__Source text__.
....

TypeError: Type is not JSON serializable: WrappedFloat
In this case, I have a fairly complex graph of Pydantic objects, but specifically the one causing issue is defined something like this:
class WrappedFloat(float):
  ...

class MyObject(MyBaseModel):
  probability: WrappedFloat = WrappedFloat(1.0)
Obviously that is simplified, but effectively removing the WrappedFloat value fixes the issue ... but this is definitely a code quality compromise to change this just so that Prefect can serialize it. Pydantic itself does not complain about serializing this; base classes of known types are supported (thanks to, I believe, https://github.com/pydantic/pydantic/pull/1291) Are there other workarounds we should pursue? Thanks in advance!
Here's a simple reproduce of the issue (w/o Prefect in the loop):
import orjson
from pydantic import BaseModel


def orjson_dumps(v, *, default):
    # orjson.dumps returns bytes, to match standard json.dumps we need to decode
    return orjson.dumps(v, default=default).decode()


class WrappedFloat(float):
    def get(self):
        return float(self)


class NormalModel(BaseModel):
    probability: WrappedFloat = WrappedFloat(1.0)


class OrjsonModel(BaseModel):

    probability: WrappedFloat = WrappedFloat(1.0)

    class Config:
        orm_mode = True
        allow_population_by_field_name = True
        # There is room for performance improvement, but this isn't as flexible as json.dumps
        json_dumps = orjson_dumps
        json_loads = orjson.loads




if __name__ == "__main__":

    # This passes:
    m = NormalModel()

....

__Provided data__.

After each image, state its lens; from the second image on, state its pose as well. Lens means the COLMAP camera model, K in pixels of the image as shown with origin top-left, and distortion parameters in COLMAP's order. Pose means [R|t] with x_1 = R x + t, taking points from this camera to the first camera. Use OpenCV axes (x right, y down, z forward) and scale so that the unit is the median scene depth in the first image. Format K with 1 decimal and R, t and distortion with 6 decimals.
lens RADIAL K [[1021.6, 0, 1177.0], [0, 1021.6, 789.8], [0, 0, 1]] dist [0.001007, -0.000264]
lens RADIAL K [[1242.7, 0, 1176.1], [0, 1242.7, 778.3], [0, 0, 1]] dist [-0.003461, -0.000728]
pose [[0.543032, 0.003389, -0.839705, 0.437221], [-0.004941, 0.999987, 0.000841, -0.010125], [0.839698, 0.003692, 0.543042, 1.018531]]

....

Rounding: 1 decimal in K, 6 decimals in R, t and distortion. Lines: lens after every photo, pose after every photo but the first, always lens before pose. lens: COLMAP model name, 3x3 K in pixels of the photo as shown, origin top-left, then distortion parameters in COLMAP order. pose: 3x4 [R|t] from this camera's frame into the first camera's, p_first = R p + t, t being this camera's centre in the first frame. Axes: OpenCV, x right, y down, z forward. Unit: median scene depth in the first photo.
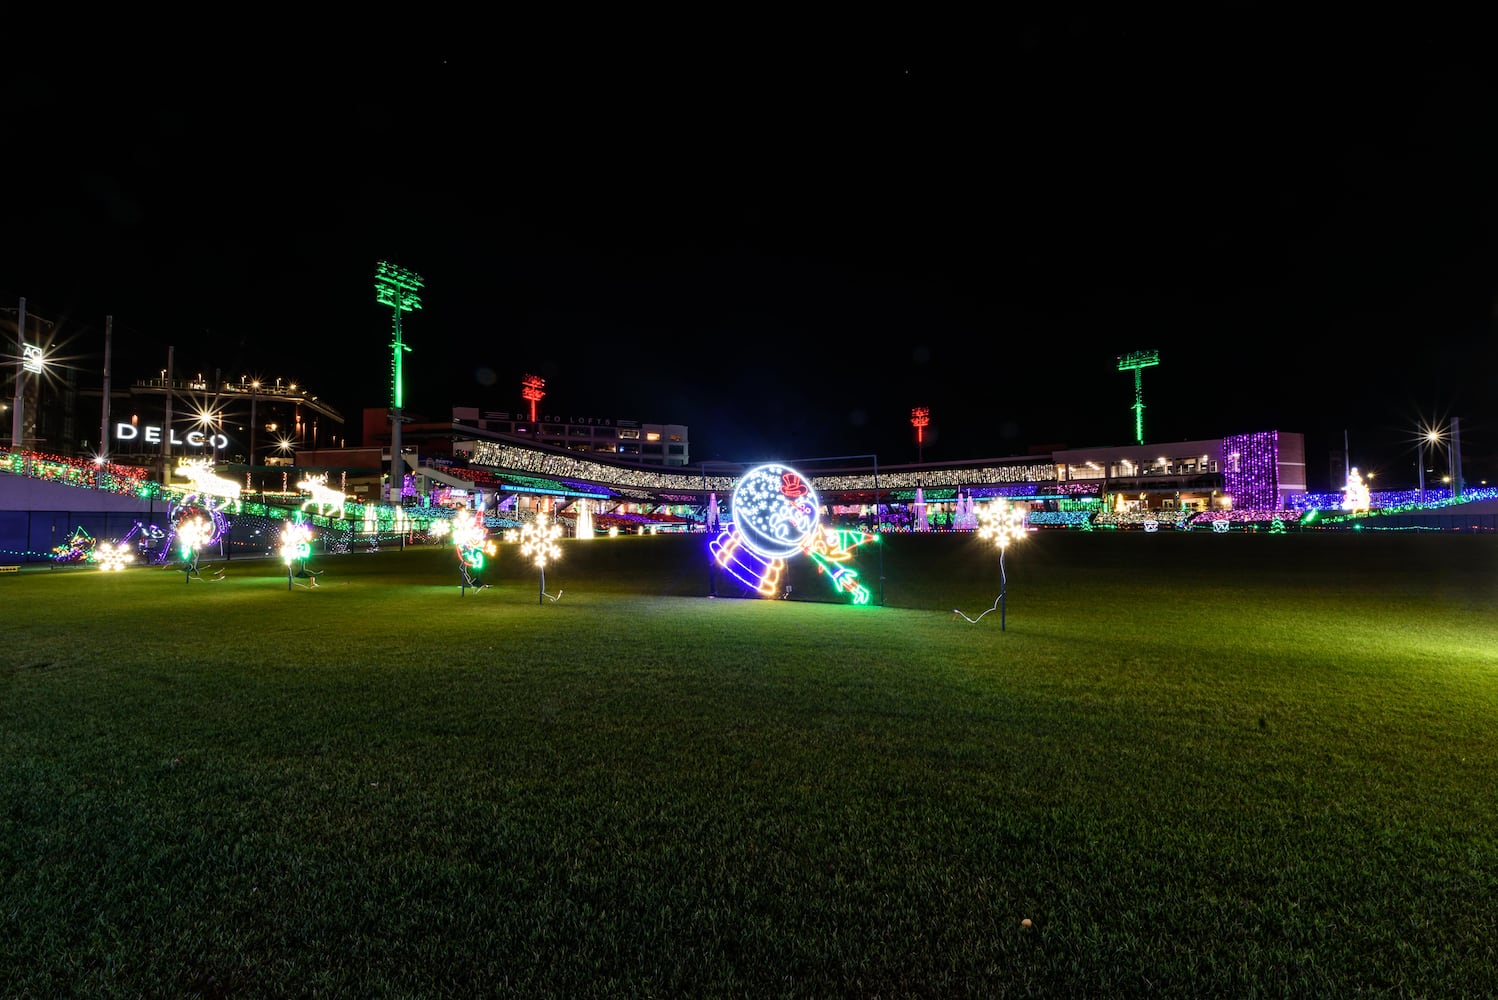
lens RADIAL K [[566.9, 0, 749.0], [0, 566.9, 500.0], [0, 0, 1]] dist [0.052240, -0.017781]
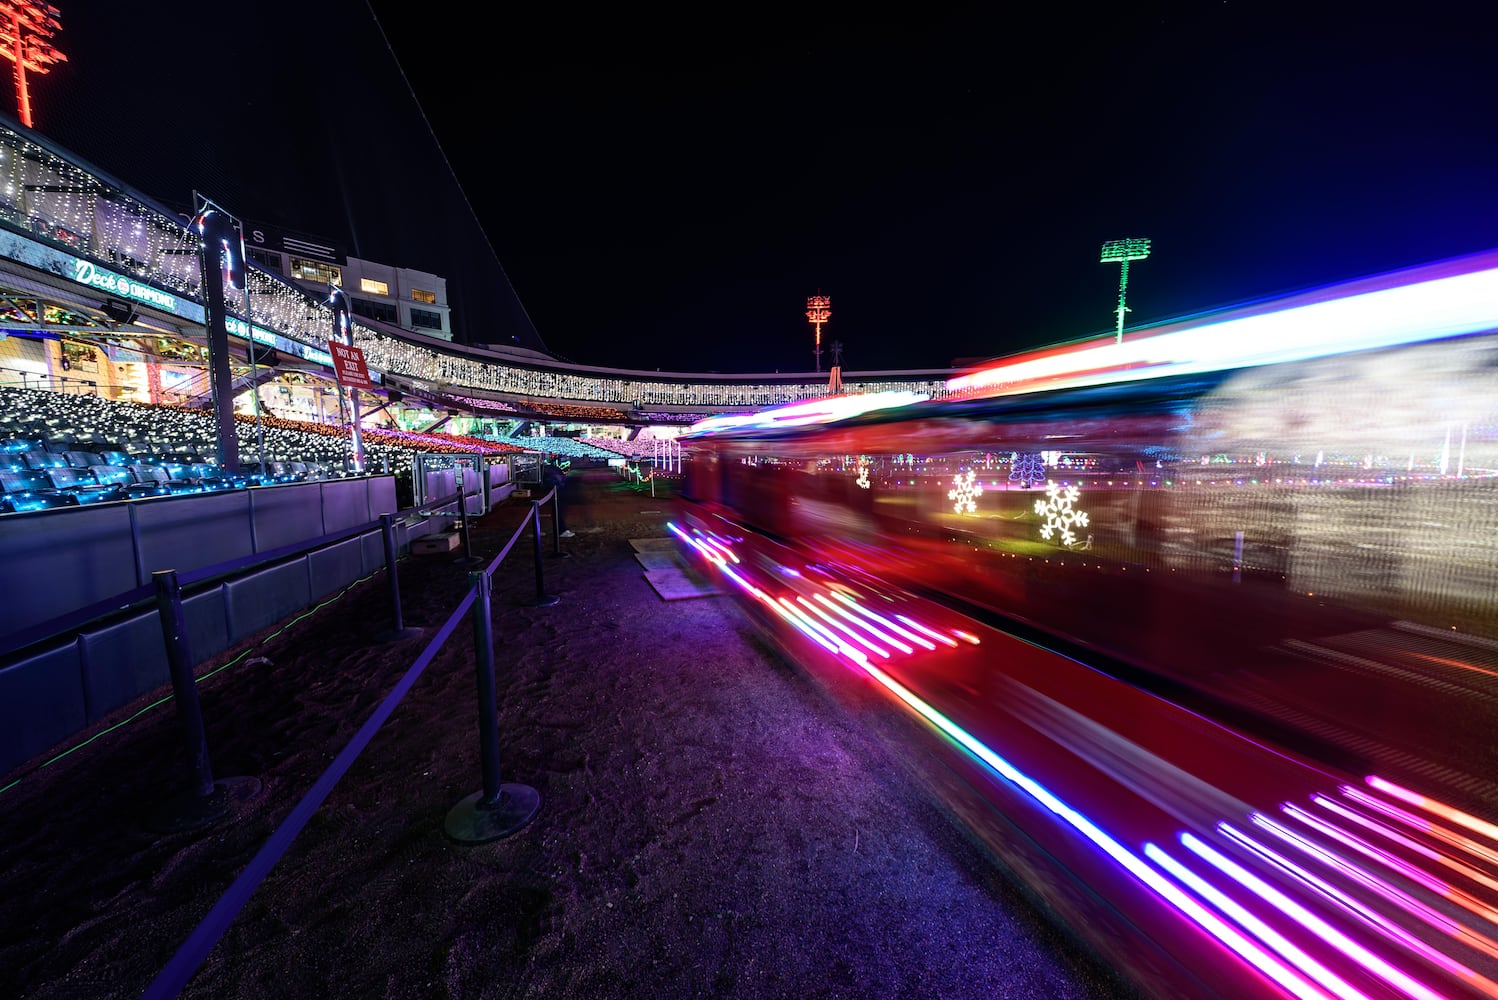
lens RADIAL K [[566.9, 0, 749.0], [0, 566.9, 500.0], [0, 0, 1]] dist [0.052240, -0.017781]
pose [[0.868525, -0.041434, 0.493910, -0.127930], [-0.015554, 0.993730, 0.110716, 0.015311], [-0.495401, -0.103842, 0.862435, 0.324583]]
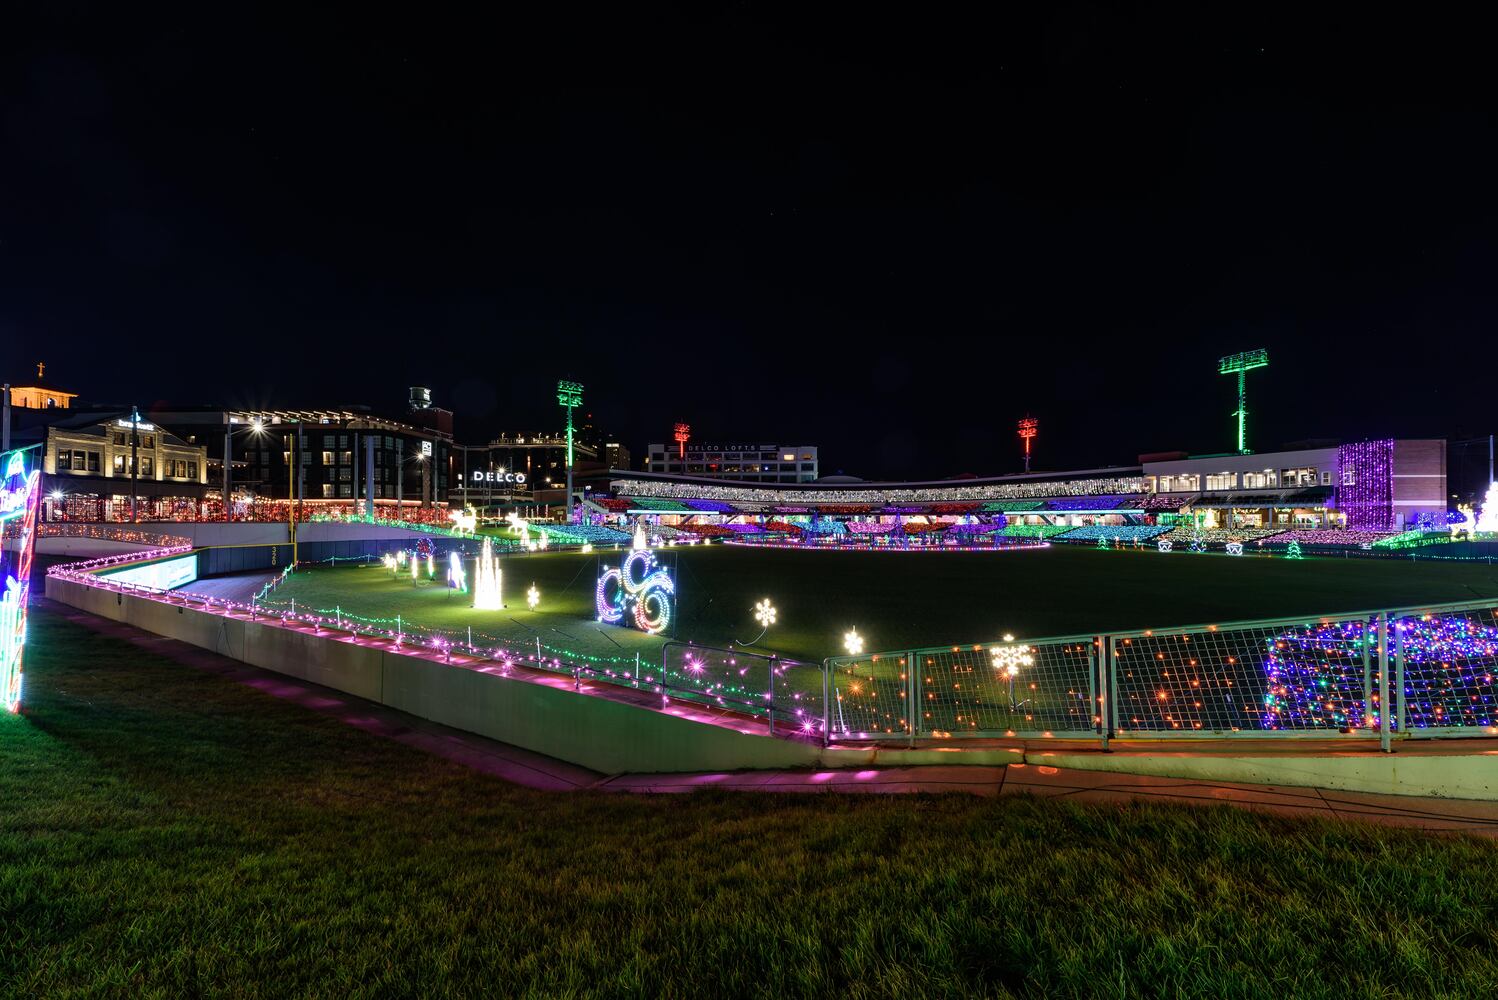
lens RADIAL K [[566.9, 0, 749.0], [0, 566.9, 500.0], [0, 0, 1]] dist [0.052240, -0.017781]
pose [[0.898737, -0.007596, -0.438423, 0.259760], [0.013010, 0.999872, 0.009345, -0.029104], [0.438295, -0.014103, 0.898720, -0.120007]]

....

__Required tasks__.
[1] Copy the portion of the Pydantic serialization text that starts at "TypeError: Type is" and ends at "Thanks in advance!".
[2] Pick up the Pydantic serialization text after its last line and keep writing it.

__Answers to this exercise__.
[1]
TypeError: Type is not JSON serializable: WrappedFloat
In this case, I have a fairly complex graph of Pydantic objects, but specifically the one causing issue is defined something like this:
class WrappedFloat(float):
  ...

class MyObject(MyBaseModel):
  probability: WrappedFloat = WrappedFloat(1.0)
Obviously that is simplified, but effectively removing the WrappedFloat value fixes the issue ... but this is definitely a code quality compromise to change this just so that Prefect can serialize it. Pydantic itself does not complain about serializing this; base classes of known types are supported (thanks to, I believe, https://github.com/pydantic/pydantic/pull/1291) Are there other workarounds we should pursue? Thanks in advance!

[2]
    print(m.json())

    # This fails:
    m = OrjsonModel()
    print(m.json())
Digging through the source, it looks like I can provide an encoder since kwargs get passed on to the superclass. (Well, if I want to do that I need to redefine the create_flow_run_from_deployment method.)
It sounds like I should probably just file a ticket for this. And maybe the answer is "we can't support pydantic classes that aren't orjson serializable" ....
n

Nate

05/11/2023, 6:13 PM
hey @Hans Lellelid can you show the code where you're interacting with Prefect? it looks like you're creating a flow run from a deployment which I believe should work fine with your pydantic types as paramaters. you should just have to pass a JSON serialized version of the parameter values to the endpoint - unless I'm missing an aspect of your question
h

Hans Lellelid

05/11/2023, 6:14 PM
I think it gets too confusing to show the full code, but • Yes, Pydantic parameters work fine. Just not ones that are not serializable with orjson
I created a ticket here that might do a better job explaining this: https://github.com/PrefectHQ/prefect/issues/9536
n

Nate

05/11/2023, 6:15 PM
ok thanks! 👀
h

Hans Lellelid

05/11/2023, 6:17 PM
As a workaround I am currently just passing this as a JSON string. I redefined my flow to look like:
@flow(
    task_runner=ConcurrentTaskRunner(),  # This is also the default, just here for clarity.
    log_prints=True,
)
async def run_pipeline(
    job_id: uuid.UUID,
    complex_param_json: str,  # <-- workaround for prefect orjson serialization issues
):
    complex_param = ComplexParam.parse_raw(complex_param_json)
(I'll also add this comment to ticket.)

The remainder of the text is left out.